4. Speaking of the fridge, I have the superpower to use the dregs of the ketchup, mayo and mustard before opening a fresh container. Of course, it might be because I can’t stand having 6 nearly consumed bottles of ketchup in my fridge but I’m claiming it as a superpower.
Just yesterday I knew that the cheese grater must be among the dirty dishes. Not because I had personally used it, but because when I left the house, there hadn’t been grated cheese in the fridge, but when I came home there were quiches cooling on the counter. Quiches with cheese, so therefore when I needed the grater I didn’t even look in the drawer for it. Short story long, but I think Constantly Updating Household Inventory is my superpower. And yes, my husband makes quiches while I’m driver training and shopping with our girl.
My sick superpower is sorting. I bought fancy colored shapes for the preschoolers and spent years doing sorting activities with them, but apparently I’m the only one in the house that can look at the floor and sort shoes from garbage from toys from laundry. Who knew?
I’m also the only one in my family who knows how to put a new roll of toilet paper on the roll. Also, when asked if the dishes in the dishwasher are clean or dirty, (as that person is peering into the dishwasher), I tell said person asking, ‘if you can’t tell the difference go ahead and use them.’

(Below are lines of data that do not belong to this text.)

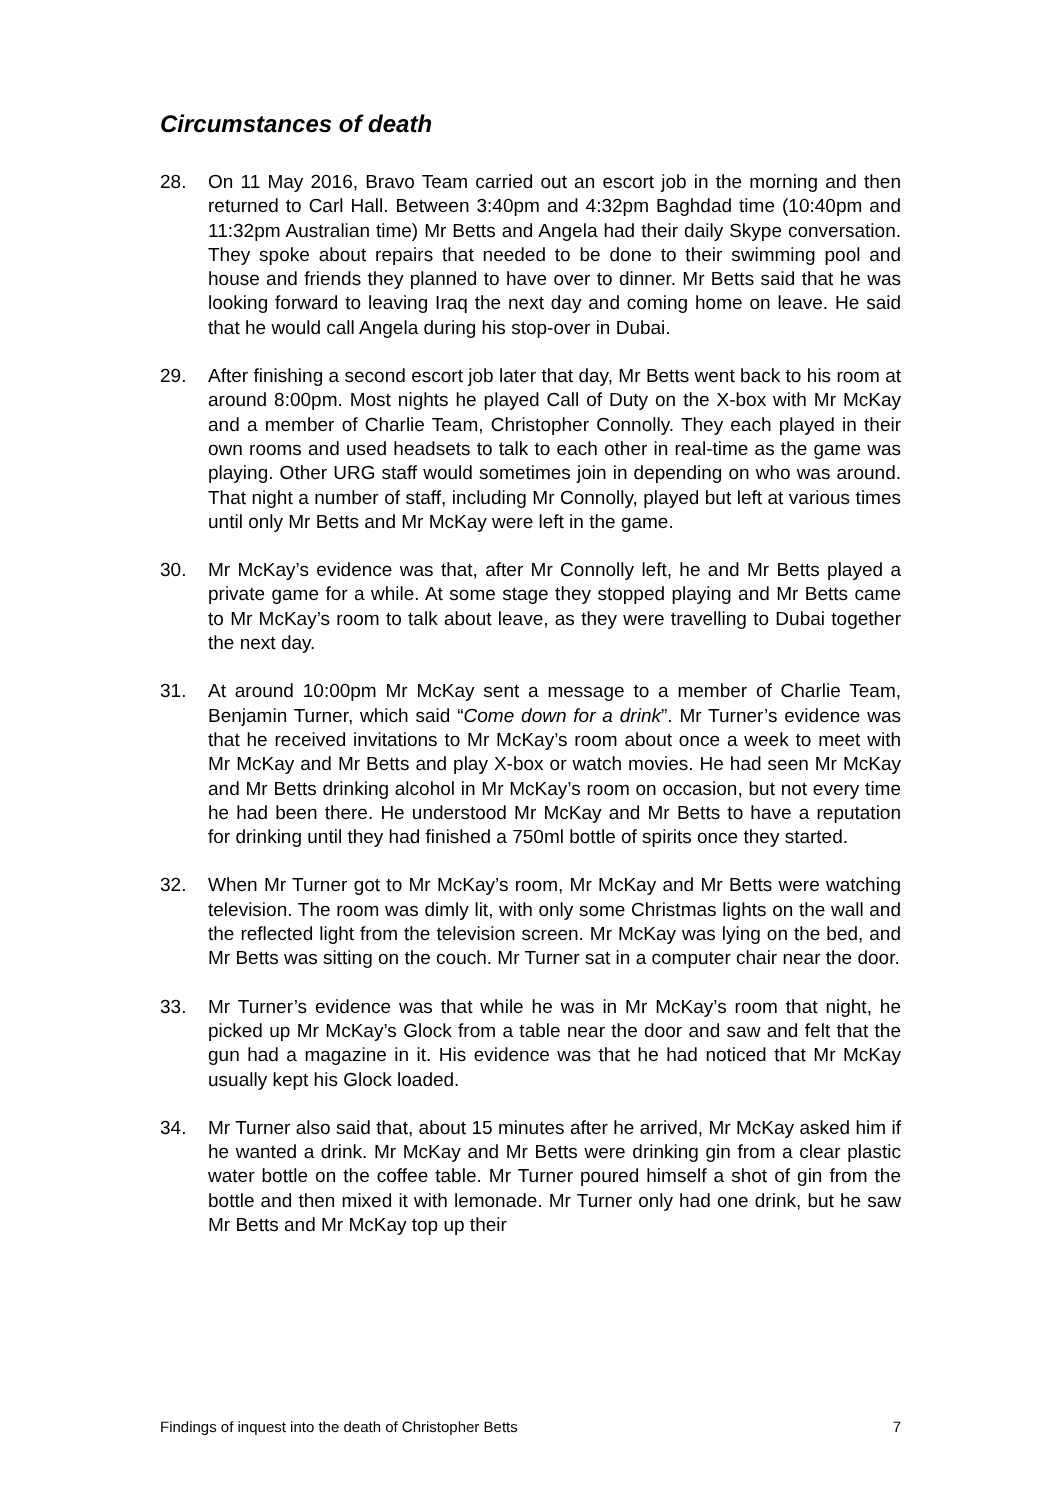Circumstances of death
28. On 11 May 2016, Bravo Team carried out an escort job in the morning and then returned to Carl Hall. Between 3:40pm and 4:32pm Baghdad time (10:40pm and 11:32pm Australian time) Mr Betts and Angela had their daily Skype conversation. They spoke about repairs that needed to be done to their swimming pool and house and friends they planned to have over to dinner. Mr Betts said that he was looking forward to leaving Iraq the next day and coming home on leave. He said that he would call Angela during his stop-over in Dubai.
29. After finishing a second escort job later that day, Mr Betts went back to his room at around 8:00pm. Most nights he played Call of Duty on the X-box with Mr McKay and a member of Charlie Team, Christopher Connolly. They each played in their own rooms and used headsets to talk to each other in real-time as the game was playing. Other URG staff would sometimes join in depending on who was around. That night a number of staff, including Mr Connolly, played but left at various times until only Mr Betts and Mr McKay were left in the game.
30. Mr McKay’s evidence was that, after Mr Connolly left, he and Mr Betts played a private game for a while. At some stage they stopped playing and Mr Betts came to Mr McKay’s room to talk about leave, as they were travelling to Dubai together the next day.
31. At around 10:00pm Mr McKay sent a message to a member of Charlie Team, Benjamin Turner, which said “Come down for a drink”. Mr Turner’s evidence was that he received invitations to Mr McKay’s room about once a week to meet with Mr McKay and Mr Betts and play X-box or watch movies. He had seen Mr McKay and Mr Betts drinking alcohol in Mr McKay’s room on occasion, but not every time he had been there. He understood Mr McKay and Mr Betts to have a reputation for drinking until they had finished a 750ml bottle of spirits once they started.
32. When Mr Turner got to Mr McKay’s room, Mr McKay and Mr Betts were watching television. The room was dimly lit, with only some Christmas lights on the wall and the reflected light from the television screen. Mr McKay was lying on the bed, and Mr Betts was sitting on the couch. Mr Turner sat in a computer chair near the door.
33. Mr Turner’s evidence was that while he was in Mr McKay’s room that night, he picked up Mr McKay’s Glock from a table near the door and saw and felt that the gun had a magazine in it. His evidence was that he had noticed that Mr McKay usually kept his Glock loaded.
34. Mr Turner also said that, about 15 minutes after he arrived, Mr McKay asked him if he wanted a drink. Mr McKay and Mr Betts were drinking gin from a clear plastic water bottle on the coffee table. Mr Turner poured himself a shot of gin from the bottle and then mixed it with lemonade. Mr Turner only had one drink, but he saw Mr Betts and Mr McKay top up their
Findings of inquest into the death of Christopher Betts 7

I know how to put away medication which is huge because my kids are all on daily meds. I also know how to swap dirty dishcloths and tea towels for clean ones. . And I have super vision that allows me to see that the bench is dirty and needs wiping down. My best one though is that I can find the stuff my kids have lost without even stopping to look.
If you’re up for a fun video google “very mild superpowers” – it was a song performed on a show called Spicks and Specks. I’m sure it’s been performed in other places too though. Great fun.
1. Put the shoes on the shelves
2. Hang up coats
3. Bring mugs and glasses from living room to kitchen (we have teenagers)
4. Wipe out the microwave (how can anyone use it if it’s splattered?)
5. I can take care of the empty ketchup bottle instead of pretending I didn’t know it was empty and putting it back in the refrigerator. Usually.
6. Close the plastic cereal package inside the box
7. Re-close the bread with the handy little bread tie.
8. Close the refrigerator when I’m pouring a glass of milk.
But, my best superpower is to know full well that I break all of my own rules sometimes, and to be patient with the kids and ha, nag them gently!
1. I can CLOSE the bag full of bread instead of leaving it on the counter for someone else (hello, myself) to deal with the inconvenient twisty tie.
2. I can fold the blankets that my teenagers somehow can’t see.
3. I can put away the laundry basket that everyone else manages to step over except my clumsy toddler.
4. I notice the bandaid wrappers and toilet paper tubes on the bathroom floor and can actually spare thirty seconds to throw them away.
5. I can DRIVE, unlike my children. (Yes, my husband can drive, but he somehow avoids it. I think that’s his superpower.)